We were in Buda when this story began. Definitely Buda and not Pest. I remember it all so clearly now. It’s all coming back to me. Buda is up the hill and Pest is across the river and after me and the barmaid from the beer hall got finished I went across the river and up the hill so I was definitely in Pest and going back to Buda, so that’s that sorted out.
Anyway, it’s a lovely town—or two lovely towns. Or it was, at any rate. God knows what it must be like now. Joining up with us might have been better than getting bent over the table to take it roughly up the chute from our heroic Aryan storm troopers but it comes to the same thing in the end. We signed up for a one-way ticket to hell, and they decided to come along for the ride, so some place in Budapest tonight there’s probably an old man like me, sitting in the dark and trying not to piss his pants as the bombs fall all around him. We should drink a toast, him and me. I’ve still got a little bit of sloe gin left in the bottom of the bottle. I was saving it up for my chest in the winter but, since I might not have a chest by the morning, there’s not much point.
So here’s to you, old man in Budapest (I should say here that I have been under the sink and got the bottle. It’s pretty sludgy, full of dusty bits of broken sloe berries and even a couple of leaves. I will strain it through my mustache). Here’s to you, old man in Budapest. You’re as shit-scared as I am and you didn’t want this war any more than I did so God bless you and see you safe through the night, old man in Budapest. Or old woman. There must be an old woman there too, under those bombs, and young women and little kids. God bless you all, you poor bastards.
Maybe she’s there. The barmaid. She would be getting on a bit now. Sixty or so, I suppose. Fifty anyway, which is old for a woman—especially in wartime.

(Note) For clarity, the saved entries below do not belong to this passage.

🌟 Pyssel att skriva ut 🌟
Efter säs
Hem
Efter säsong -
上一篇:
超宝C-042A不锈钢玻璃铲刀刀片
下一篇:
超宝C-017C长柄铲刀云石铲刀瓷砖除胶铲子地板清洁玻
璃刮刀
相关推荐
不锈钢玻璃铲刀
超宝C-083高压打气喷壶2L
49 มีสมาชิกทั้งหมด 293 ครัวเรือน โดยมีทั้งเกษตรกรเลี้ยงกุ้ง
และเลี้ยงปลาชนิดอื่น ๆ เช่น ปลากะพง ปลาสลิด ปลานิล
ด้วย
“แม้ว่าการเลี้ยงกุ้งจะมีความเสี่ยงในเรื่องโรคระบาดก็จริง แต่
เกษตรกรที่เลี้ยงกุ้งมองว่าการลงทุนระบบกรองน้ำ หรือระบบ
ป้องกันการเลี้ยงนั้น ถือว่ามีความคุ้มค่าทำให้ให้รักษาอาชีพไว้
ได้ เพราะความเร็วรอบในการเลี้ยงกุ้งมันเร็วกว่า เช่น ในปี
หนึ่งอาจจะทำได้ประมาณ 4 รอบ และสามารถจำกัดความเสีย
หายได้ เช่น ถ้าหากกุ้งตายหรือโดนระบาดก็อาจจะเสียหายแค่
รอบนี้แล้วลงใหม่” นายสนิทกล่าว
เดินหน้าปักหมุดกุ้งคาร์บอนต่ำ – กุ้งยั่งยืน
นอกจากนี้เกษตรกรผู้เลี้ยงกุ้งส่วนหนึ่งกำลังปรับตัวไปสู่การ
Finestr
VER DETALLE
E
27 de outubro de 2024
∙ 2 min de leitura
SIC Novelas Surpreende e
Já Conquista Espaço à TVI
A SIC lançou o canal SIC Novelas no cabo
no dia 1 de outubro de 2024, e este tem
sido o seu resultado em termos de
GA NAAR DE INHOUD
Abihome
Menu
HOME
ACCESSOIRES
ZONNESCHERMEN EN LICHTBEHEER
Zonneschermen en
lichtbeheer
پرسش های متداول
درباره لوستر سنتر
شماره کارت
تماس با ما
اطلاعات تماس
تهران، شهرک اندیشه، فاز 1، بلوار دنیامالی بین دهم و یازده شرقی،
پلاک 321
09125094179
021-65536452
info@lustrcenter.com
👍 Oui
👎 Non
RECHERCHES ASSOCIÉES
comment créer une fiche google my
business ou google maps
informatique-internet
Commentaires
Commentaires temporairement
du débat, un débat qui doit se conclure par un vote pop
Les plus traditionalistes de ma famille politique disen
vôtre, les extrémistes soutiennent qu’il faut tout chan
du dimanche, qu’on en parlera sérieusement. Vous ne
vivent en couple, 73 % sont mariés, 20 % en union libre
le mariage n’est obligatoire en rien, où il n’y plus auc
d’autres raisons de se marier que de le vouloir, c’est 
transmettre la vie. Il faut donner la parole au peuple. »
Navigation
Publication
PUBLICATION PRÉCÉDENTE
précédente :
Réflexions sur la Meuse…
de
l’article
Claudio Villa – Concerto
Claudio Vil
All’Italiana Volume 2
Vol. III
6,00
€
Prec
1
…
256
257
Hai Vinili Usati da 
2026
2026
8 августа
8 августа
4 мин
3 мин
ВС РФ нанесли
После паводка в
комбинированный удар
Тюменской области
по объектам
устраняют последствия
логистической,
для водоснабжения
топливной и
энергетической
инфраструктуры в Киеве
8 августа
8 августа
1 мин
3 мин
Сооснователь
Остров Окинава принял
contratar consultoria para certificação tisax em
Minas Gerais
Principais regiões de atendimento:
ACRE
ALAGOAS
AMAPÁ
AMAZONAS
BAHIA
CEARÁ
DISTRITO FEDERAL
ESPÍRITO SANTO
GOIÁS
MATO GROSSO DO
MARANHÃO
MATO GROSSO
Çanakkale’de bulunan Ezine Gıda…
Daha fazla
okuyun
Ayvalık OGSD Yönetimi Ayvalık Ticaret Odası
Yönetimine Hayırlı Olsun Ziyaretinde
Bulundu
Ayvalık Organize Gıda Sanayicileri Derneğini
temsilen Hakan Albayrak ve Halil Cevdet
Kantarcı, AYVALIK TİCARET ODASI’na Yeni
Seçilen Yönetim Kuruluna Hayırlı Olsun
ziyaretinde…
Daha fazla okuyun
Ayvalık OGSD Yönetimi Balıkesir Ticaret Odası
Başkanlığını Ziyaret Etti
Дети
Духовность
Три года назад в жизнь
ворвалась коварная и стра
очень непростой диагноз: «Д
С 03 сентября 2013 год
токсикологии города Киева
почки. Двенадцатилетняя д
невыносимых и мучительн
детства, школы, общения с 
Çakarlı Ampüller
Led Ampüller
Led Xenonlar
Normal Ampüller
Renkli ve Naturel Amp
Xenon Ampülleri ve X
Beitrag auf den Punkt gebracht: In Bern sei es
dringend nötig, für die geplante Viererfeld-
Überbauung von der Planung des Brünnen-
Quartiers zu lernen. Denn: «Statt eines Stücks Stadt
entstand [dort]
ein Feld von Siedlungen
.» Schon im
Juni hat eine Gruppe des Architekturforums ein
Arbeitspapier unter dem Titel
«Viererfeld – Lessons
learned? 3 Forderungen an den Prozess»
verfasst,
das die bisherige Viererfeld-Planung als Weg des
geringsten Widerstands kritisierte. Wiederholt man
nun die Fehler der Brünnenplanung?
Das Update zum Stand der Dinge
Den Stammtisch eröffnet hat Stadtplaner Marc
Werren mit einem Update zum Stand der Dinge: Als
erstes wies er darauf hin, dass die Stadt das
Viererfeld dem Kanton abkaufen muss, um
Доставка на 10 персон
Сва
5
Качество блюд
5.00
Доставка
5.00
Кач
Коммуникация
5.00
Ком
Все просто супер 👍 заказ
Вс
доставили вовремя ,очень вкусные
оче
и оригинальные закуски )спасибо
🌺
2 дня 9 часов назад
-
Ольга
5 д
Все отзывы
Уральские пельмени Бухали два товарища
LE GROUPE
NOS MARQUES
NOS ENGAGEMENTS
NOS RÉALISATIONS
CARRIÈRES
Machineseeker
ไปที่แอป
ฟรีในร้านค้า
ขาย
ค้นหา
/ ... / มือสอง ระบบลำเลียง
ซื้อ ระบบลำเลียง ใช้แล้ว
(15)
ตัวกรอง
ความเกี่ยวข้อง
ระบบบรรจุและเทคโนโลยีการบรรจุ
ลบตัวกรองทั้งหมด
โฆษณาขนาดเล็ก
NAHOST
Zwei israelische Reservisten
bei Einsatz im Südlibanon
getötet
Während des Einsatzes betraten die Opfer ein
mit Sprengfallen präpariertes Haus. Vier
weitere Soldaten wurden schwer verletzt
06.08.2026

I can’t remember her name and I’m not going to try. I don’t know if I even knew it. I bet I said, “What’s your name?” and she would’ve told me and I’d’ve said, “That’s a pretty name,” without even hearing it. If she’d asked me right there and then, that very second, what her name was, I couldn’t’ve told her.
I didn’t give that girl anything like the time and attention she deserved, but she wasn’t alone in that, poor kid. No, she was not alone in that. I suppose, given the circumstances and how it’s very likely that a ton weight of exploding iron is going to come through my roof any second, I suppose that is something I should repent. Well, I do repent it. I could’ve shown a great deal more care and respect in a lot of cases and, I have to acknowledge, if I’d’ve had a sister and somebody like me had come along then, in fairness, I would not have been pleased.
I was never cruel to anybody. I never made anybody any promises and, consequently, I never let anybody down. I was careful about that and, if anybody started building castles in the air and putting Otto Witte inside them, with his magnificent whiskers and his magnificent muscles and one magnificent muscle in particular, that was not my fault. This is not to excuse myself.
But that girl in the beer hall, that girl who might be sitting now, under a storm of bombs, right now, maybe with a pack of grandchildren round her knees (and, God forgive me, I’m not even going to think about the end of that sentence), that girl I did not give the attention she deserved. No, it was just down to the cellar, a quick kiss and a cuddle, “Oh, Otto, ain’t you strong!,” knickers down, up on a barrel and away we go!
Now, I was always careful. Nobody left the party until everybody got a dance, if you know what I mean, but I could’ve taken a bit more time and had a bit of a cuddle afterward. Girls do like a cuddle afterward. The fact is, there just wasn’t time. I had to get back up the hill for the next show and, anyway, her dad was coming down the stairs, yelling and screaming. I don’t know what he was saying. I could never make out a word of Hungarian—even written down it looks like an explosion in a sign-writers’ shop—but he did not sound happy so I buttoned my trousers quick smart, hauled myself up to the roof by my fingertips, swung my feet up to the cellar trapdoor, where the barrels came in, kicked it open and flew out on to the street. By God, I was fit then. Still am. I bet I could still do it now.